● **TEXTE SOURCE**:

====================

Le 11 sep­tembre 2025, l’Office fédé­ral des trans­ports (OFT) a con­cré­ti­sé les mesu­res annon­cées en vue de ren­forcer la sécu­ri­té du trans­port fer­ro­vi­ai­re de mar­chan­di­ses. L’autorité fédé­ra­le réa­git ainsi au rap­port du Ser­vice suis­se d’enquête de sécu­ri­té (SESE) sur l’accident sur­venu dans le tun­nel de base du Saint-Got­hard. Selon l’OFS, la mise en œuvre des mesu­res doit débu­ter immé­dia­te­ment et être plei­ne­ment appli­quée au plus tard le 31 décembre 2025. Elles ébran­lent les fon­de­ments mêmes du fret fer­ro­vi­ai­re et les coûts sup­p­lé­men­tai­res qui en décou­lent sont énor­mes, en par­ti­cu­lier pour les pro­prié­tai­res de wagons. Par ail­leurs, ni ces der­niers ni les ate­liers ne savent clai­re­ment com­ment mett­re en œuvre ces mesu­res dans un délai aussi pro­che. À court terme, cela ris­que d’entraîner des per­tur­ba­ti­ons éco­no­mi­ques et, à moyen terme, la com­pé­ti­ti­vi­té de l’ensemble du trans­port fer­ro­vi­ai­re de mar­chan­di­ses sera con­sidé­ra­blem­ent réduite.


Les enjeux:

  • La sécu­ri­té est une prio­ri­té absolue
  • La pro­por­ti­on­na­li­té, la via­bi­li­té et la faisa­bi­li­té ne sont pas pri­ses en compte
  • Les man­ques de capa­ci­tés dans l’économie dev­rai­ent être importants
  • La mise en œuvre soulè­ve de gran­des interrogations
  • L’interopérabilité euro­pé­en­ne est compromise
  • Répar­ti­ti­on iné­ga­le des char­ges entre les acteurs du marché
  • Une décis­i­on avec des con­sé­quen­ces à long terme

La sécu­ri­té est une prio­ri­té absolue

Le 11 sep­tembre 2025, l’OFT a com­mu­ni­qué les mesu­res con­crè­tes pri­ses en répon­se au rap­port du SESE. Cette annon­ce fait suite à deux tables ron­des orga­ni­sées par l’OFT avec des repré­sen­tants du sec­teur après la publi­ca­ti­on du rap­port du SESE. L’objectif de ce dia­lo­gue était de défi­nir des mesu­res visa­nt à amé­lio­rer enco­re la sécu­ri­té déjà éle­vée du fret fer­ro­vi­ai­re. Selon l’OFS, la mise en œuvre des mesu­res doit débu­ter immé­dia­te­ment et être plei­ne­ment appli­quée au plus tard le 31 décembre 2025.

====================

● **CONSIGNE 1**: Relevez, dans le texte source, chacun des enjeux énumérés sous l’intitulé « Les enjeux: ».
● **CONSIGNE 2**: Résumez le texte source en deux phrases.
Veuillez vous fonder exclusivement sur le texte source.

====================

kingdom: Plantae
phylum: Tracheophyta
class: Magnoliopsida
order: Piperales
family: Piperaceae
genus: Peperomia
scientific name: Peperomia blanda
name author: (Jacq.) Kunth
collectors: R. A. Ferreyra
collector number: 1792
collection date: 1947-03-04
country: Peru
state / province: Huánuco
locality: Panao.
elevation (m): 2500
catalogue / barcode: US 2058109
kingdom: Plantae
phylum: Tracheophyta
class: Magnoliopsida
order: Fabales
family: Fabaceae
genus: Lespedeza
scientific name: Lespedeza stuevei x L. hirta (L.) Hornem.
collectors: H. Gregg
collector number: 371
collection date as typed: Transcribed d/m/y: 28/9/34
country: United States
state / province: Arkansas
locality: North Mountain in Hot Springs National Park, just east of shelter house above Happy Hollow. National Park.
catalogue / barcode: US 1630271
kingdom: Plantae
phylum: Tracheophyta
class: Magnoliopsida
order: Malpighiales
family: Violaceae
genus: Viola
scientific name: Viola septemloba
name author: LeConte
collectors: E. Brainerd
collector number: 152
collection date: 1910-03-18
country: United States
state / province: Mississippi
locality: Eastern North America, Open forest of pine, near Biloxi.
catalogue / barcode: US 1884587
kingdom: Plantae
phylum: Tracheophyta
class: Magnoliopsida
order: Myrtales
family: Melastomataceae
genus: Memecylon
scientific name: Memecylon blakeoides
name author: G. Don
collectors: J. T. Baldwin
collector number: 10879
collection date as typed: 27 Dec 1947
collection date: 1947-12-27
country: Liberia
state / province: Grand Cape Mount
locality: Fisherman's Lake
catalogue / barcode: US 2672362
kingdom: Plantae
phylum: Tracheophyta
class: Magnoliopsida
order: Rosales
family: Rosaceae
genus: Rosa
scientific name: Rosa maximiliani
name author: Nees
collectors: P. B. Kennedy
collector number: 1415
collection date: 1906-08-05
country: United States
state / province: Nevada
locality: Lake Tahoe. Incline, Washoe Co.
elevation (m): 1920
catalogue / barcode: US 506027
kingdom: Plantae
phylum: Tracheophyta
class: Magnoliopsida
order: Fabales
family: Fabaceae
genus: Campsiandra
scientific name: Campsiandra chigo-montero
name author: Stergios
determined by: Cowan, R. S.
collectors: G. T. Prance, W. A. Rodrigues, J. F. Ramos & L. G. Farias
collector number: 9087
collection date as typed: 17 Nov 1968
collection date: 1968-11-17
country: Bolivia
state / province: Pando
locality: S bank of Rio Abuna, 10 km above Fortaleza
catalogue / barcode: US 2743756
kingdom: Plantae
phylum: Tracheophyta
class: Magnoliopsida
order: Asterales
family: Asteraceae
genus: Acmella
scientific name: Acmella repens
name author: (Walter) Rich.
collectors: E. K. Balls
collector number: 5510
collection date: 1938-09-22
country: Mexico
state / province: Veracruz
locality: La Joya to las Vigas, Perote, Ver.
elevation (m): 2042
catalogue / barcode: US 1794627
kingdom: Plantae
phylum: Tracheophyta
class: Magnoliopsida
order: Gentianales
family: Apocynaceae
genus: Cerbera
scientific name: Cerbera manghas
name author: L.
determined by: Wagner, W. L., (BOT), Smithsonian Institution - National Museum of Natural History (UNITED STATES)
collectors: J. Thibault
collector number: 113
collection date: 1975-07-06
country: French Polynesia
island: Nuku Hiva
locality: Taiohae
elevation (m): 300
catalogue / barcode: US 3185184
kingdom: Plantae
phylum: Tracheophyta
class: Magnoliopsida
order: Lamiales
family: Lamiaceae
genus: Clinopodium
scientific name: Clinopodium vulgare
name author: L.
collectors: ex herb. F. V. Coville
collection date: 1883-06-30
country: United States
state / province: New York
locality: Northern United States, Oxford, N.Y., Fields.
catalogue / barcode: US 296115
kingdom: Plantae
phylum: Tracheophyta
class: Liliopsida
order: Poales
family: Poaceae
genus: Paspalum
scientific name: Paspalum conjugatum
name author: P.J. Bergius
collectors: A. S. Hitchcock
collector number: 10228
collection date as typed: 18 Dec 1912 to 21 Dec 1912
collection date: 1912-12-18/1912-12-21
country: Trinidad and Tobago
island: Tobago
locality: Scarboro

====================

● **RÉSULTAT 1**:
- La sécurité est une priorité absolue
- La proportionnalité, la viabilité et la faisabilité ne sont pas prises en compte
- Les manques de capacités dans l’économie devraient être importants
- La mise en œuvre soulève de grandes interrogations
- L’interopérabilité européenne est compromise
- Répartition inégale des charges entre les acteurs du marché
- Une décision avec des conséquences à long terme

● **RÉSULTAT 2**: Le 11 septembre 2025, l’Office fédéral des transports (OFT) a concrétisé des mesures destinées à renforcer la sécurité du transport ferroviaire de marchandises, en réaction au rapport du Service suisse d’enquête de sécurité (SESE) sur l’accident survenu dans le tunnel de base du Saint-Gothard. Ces mesures, qui doivent être pleinement appliquées au plus tard le 31 décembre 2025, entraînent des coûts supplémentaires énormes, notamment pour les propriétaires de wagons, et risquent de provoquer des perturbations économiques à court terme ainsi qu’une réduction considérable de la compétitivité du fret ferroviaire à moyen terme.